A study from London-based law firm Eversheds reveals that 43 per cent of companies surveyed identified the most common cause for deals not successfully achieving pre-set goals as a failure to address post-deal integration from the early stages of transaction due diligence.
Its M&A Blueprint: Inception to Integration report suggests that deal teams need a ‘more holistic approach’ and ‘stronger connections’ between the planning, completion and post-deal integration phases.
The firm interviewed 400 multi-national businesses which have worked on cross-border M&A deals in the last three years.
Legal risk is seen as an ‘increasingly important consideration’ in the assessment of potential deals.
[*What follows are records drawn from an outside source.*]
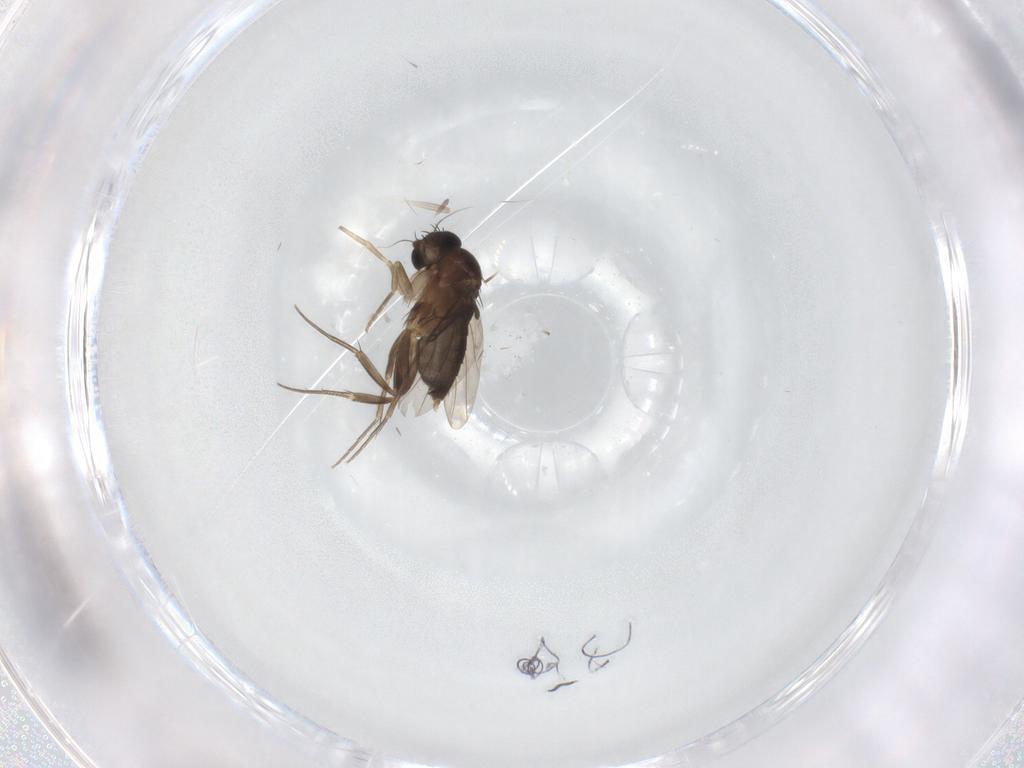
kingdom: Animalia
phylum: Arthropoda
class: Insecta
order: Diptera
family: Phoridae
Half of all respondents admit to spotting ‘potentially damaging issues’ early enough to caution management about proceeding with the deal.
Robin Johnson, M&A partner at Eversheds, says the current environment has made doing deals a lot tougher, and believes the research highlights an acute awareness of risk in the process.
‘However, company boards are under pressure to secure growth and M&A is an essential business tool for achieving hits, in particular for organisations thinking about tapping into or increasing their penetration in new international markets,’ he adds.
‘Our research shows that the overriding factor contributing to the success of a cross-border deal, is the presence of a core team providing the “connective tissue” to link all the phases together, taking the deal from the inception stage through to post-completion integration.’
Johnson is urging business to ‘start joining the dots’ between the different stages of the deal cycle to move the focus away from ‘just doing the deal’.
Further results from the study shows that some 38 per cent of deals where the in-house team were brought in too late suffered problems during integration, while 26 per cent feel that the failure to realise value in a cross-border M&A deal can be attributed to a misalignment between legal dealmakers and the day-to-day business team.